About King Mackerel, Fishing in Orange Beach, Techniques and Recipes

King Mackerel (Scomberomorus cavalla) have been the staple for all fishermen on the Alabama Gulf Coast for as long as people have been fishing. The King Mackerel is a good size fish that ranges from 4 to 40 pounds, but some have gone over 80 pounds.

The average size is about 8 to 10 pounds. These fish have large razor looking teeth and will slice through almost any monofilament line. That is why most Orange Beach anglers that fish for them, use steel leader material to keep them from getting their line cut and losing the fish. Their skin has very small scales that are not visible to they eye until you start trying to clean your fishing gear or boat. Their dorsal fin is small and is almost transparent in color and most of the time it is folded down where you can’t see it. When the fish are small or less than 24” in size, they have yellow spots on their sides, much like a Spanish Mackerel. The only way you can tell the difference from a Spanish Mackerel is to pull up the dorsal fin. A King Mackerel has hardly any color on their fin, where a Spanish Mackerel has a much larger dorsal fin with a dark black color on the first third of the dorsal. The adult King Mackerel have an easy to see lateral line that dips at a 30 to 40 degree angle downward and then straightens back out and continue to the tail. These fish are either Dark Olive color on their backs and a gray to silver tent on their sides and a white abdomen or belly.

Where and How Anglers Catch King Mackerel While Trolling and Bottom Fishing

This species of migratory fish is the most popular near shore species caught near Orange Beach and Gulf Shores. The charter boats who fish for them really know what they are doing and know how to catch them. A trolling charter is also one of the most economical ways to spend a few hours fishing and still keep land in sight. This is especially helpful for those who has never been deep sea fishing before. Seeing land is a comfort for those who may be apprehensive about deep sea fishing.

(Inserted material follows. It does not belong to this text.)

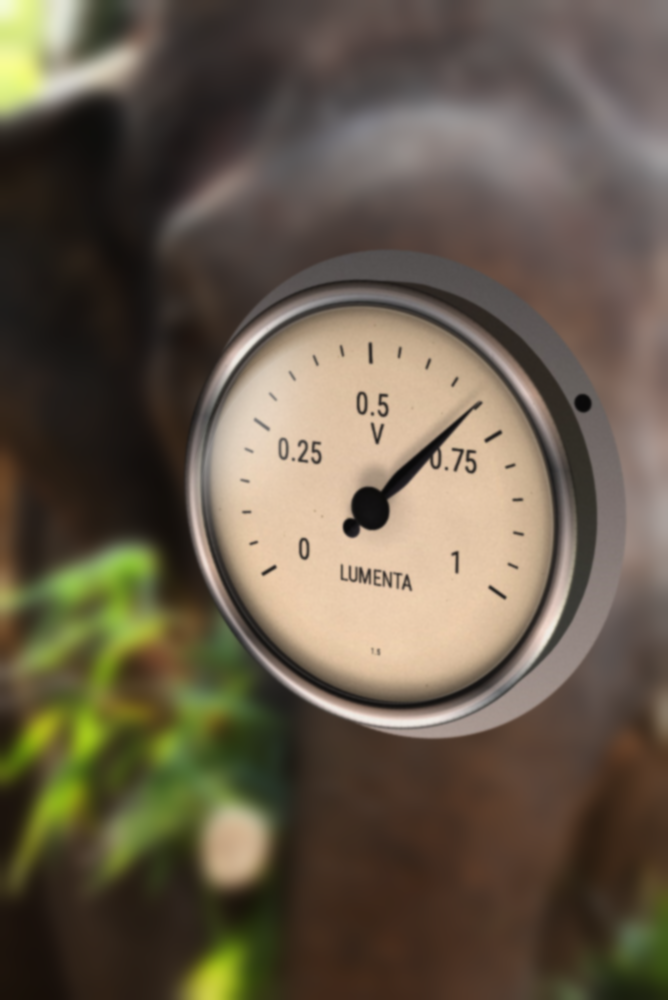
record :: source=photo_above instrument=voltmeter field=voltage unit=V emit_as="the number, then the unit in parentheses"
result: 0.7 (V)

Most of the King Mackerel are caught while trolling fishing. Trolling is where the Orange Beach fishing boat keeps moving through the water at about 4.5 to 5.5 knots. We have multi color skirts and metal spoons we pull behind the boat at different distances and depths. This is because you never know if the King Mackerel are feeding deep or shallow. By offering these fish different options such as color, size, type of bait and different depths and distances, you increase your chance of hooking a nice King Mackerel. Most of the lures have up to three hooks lined up in a row or are looped together in a series.  The technique of using multiple hooks, increases an anglers success rate of hooking a fish. It is because the Kings feed so quickly, they may only hit the rear of the bait, instead of the front of the bait in order to kill it. Sometimes we troll through a school of kings and every line we have out gets a hit and that is when trolling for Kings becomes chaotic and fun for everyone on board the Orange Beach Fishing Boat.

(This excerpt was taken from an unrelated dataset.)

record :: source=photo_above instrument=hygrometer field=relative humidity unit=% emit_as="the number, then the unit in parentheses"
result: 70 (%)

The new Alabama State Record for King Mackerel was caught in April 2012 while fishing in Orange Beach. This monster size, prehistoric looking King was caught on an Orange Beach Boat who was throwing a drift line with a steel leader on it and was using a live bait fish. Charter boat captains call this Drift Line fishing. It is commonly used while fishing about 20 miles southeast in an area known as the Trysler Grounds. This area is about nine miles wide and five miles deep and contains a lot of large rocks, ridges and has a limestone base.

Food Quality of King Mackerel

The food quality of these fish is good and anglers should keep enough to eat while they are in town for a few meals. Some of the larger fish are known as Smoker Kings, which means that they are really better if they meat is smoked. The reason is, like most fish, they do not freeze well because of the texture of the meat is flaky to soft. They do not have firm filets like other fin fish species do. However, they are an excellent source of seafood for those who want to try mackerel.

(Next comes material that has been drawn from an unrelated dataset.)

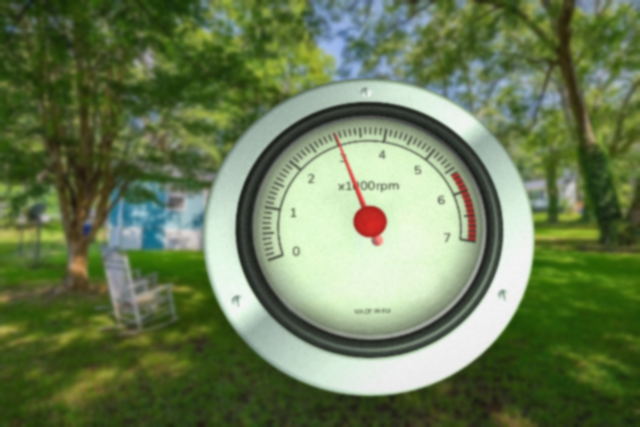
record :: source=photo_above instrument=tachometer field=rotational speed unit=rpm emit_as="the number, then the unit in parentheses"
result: 3000 (rpm)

The larger size King Mackerel have been reported to have traces of Mercury in them which for a long time, made this fish unpopular to consume.  The ideal size fish to catch and keep are anywhere from 24” fork length up to 30.” These fish are usually 2 to 3 years of age and Mercury has not had enough time to build up in their system. These smaller kings are actually really good to eat and the meat is flakier than that of the larger Kings caught.